Aujourd’hui, une vraie sélection parcellaire est faite en amont. Les vins sont entonnés après une fermentation assurée en grande partie par des levures indigènes. La vinification se fait en barriques verticales. Le directeur technique fait partie des plus mauvais clients de produits œnologiques commercialisés au Liban : « À Kefraya, j’oublie ce que j’ai fait ailleurs et j’observe ma situation actuelle avec un domaine, un parcellaire, des terroirs, une climatologie, une approche et une signature. Je dois m’imprégner de l’ensemble de ces éléments et des paramètres qui les accompagnent. Cette approche, je la construis avec mon équipe au fur et à mesure », souligne Fabrice Guiberteau. Il y a désormais un style Kefraya, qui s’est imposé au fil des ans, incarné par des vins méditerranéens fins et agréables.

Daesh à 19 kilomètres
Pour Édouard Kosremelli, « grâce à l’expertise française, on peut faire du bon vin au Liban malgré tous les obstacles. » Aujourd’hui, le plus préoccupant est la montée de l’extrémisme musulman dans la région avec l’implantation de Daesh en Irak et en Syrie, à 19 kilomètres de Kefraya. « Il ne faut pas oublier qu’on fait du vin dans un pays majoritairement musulman et que le vin c’est “haram”, interdit par la religion, chez certains musulmans », confie l’œnologue.
À plusieurs reprises, des groupes armés basés non loin de Kefraya ont fait allégeance à Daesh. Ils sont depuis neutralisés par l’armée. Lors des quelques incursions de combattants de l’État Islamique dans la Bekaa, des villageois ont dit aux employés de Kefraya que « si Daesh venait jusqu’ici, ils n’avaient qu’à dire qu’ils faisaient du jus de raisin. » Fabrice Guiberteau dort toujours avec un œil à moitié ouvert et se tient sur ses gardes. Il y a comme une tolérance de façade, même chez les musulmans modérés. « On sent qu’il y a des choses qui coulent sous les cendres.
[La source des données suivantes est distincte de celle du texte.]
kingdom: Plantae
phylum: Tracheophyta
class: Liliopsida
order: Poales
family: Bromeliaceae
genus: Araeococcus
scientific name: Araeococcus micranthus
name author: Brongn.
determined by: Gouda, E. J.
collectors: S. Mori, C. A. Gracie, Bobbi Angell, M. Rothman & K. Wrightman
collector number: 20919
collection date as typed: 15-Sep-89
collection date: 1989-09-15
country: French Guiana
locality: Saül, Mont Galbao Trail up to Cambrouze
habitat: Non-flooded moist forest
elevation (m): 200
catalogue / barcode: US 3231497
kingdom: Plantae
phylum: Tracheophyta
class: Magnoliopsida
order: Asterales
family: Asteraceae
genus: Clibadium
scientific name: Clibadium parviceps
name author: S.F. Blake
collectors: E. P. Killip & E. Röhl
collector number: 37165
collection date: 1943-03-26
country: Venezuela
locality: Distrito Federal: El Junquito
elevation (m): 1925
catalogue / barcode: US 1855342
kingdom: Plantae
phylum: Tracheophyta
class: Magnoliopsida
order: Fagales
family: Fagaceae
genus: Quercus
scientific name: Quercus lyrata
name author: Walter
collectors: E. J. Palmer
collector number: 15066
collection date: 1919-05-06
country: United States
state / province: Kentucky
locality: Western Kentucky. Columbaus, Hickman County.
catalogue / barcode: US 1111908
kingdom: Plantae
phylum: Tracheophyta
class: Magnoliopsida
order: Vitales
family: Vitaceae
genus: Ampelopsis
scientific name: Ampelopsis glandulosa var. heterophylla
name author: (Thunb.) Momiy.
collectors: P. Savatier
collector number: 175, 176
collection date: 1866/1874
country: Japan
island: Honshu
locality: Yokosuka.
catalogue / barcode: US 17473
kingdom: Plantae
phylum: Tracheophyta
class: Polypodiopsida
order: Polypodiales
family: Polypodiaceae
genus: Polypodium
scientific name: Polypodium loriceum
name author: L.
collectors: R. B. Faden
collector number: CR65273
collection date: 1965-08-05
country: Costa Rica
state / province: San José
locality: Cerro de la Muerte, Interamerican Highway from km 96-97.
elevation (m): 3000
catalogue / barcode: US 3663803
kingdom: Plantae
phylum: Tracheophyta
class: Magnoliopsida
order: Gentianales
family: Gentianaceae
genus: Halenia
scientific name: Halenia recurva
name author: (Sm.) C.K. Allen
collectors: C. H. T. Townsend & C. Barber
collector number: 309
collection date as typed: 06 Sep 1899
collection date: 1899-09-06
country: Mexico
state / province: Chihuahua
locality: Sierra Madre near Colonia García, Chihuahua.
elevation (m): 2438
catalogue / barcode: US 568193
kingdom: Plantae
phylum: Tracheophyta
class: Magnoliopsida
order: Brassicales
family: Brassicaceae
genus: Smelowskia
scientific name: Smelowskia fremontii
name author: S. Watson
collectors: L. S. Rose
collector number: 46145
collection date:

De temps en temps, le plus souvent en période de vendanges, des gens parlent. C’est dit sous forme de plaisanteries, mais avec un côté vrai », précise le directeur technique (au même moment, un drone militaire survole le vignoble).
La présence d’un million et demi de réfugiés syriens au Liban, dont les deux tiers installés dans la plaine de la Bekaa, alimente ce climat de peur. La ville de Jeb Jennine, située à proximité de Kefraya, est passée de 8 000 habitants avant la crise syrienne à 20 000 aujourd’hui après l’arrivée des réfugiés. La situation est critique, ce qui oblige les habitants à rester vigilants.

L’export, une garantie
Malgré la situation instable du Liban, la vie reprend ses droits, comme après la guerre civile. « Nous poursuivons cette phase d’apprentissage, de reconstruction, de régulation et de structuration du secteur vinicole libanais. Le marché national donne de plus en plus de place au vin au détriment de l’arak (alcool à base d’anis, ndlr), jusqu’ici boisson nationale », souligne Édouard Kosremelli. La multiplication des caves, une quarantaine aujourd’hui alors qu’elles n’étaient que six il y a vingt ans, offre une diversité de choix aux consommateurs qui s’intéressent de plus en plus au vin.
Mais la consommation nationale reste limitée et la production aussi, avec environ huit millions de bouteilles. « Les vignerons se tournent donc de plus en plus vers l’export. C’est le cas de Kefraya qui est distribué en France par Sodimo sur le marché “libanais” et par Barrère & Capdevielle et Monoprix pour le reste du marché national », précise Émile Majdalani, le directeur commercial. Kefraya vend plus de 60 % de sa production à l’export grâce à la bonne réputation de ses vins et des vins libanais en général. Une vraie garantie et une stabilité financière face à un marché libanais très incertain.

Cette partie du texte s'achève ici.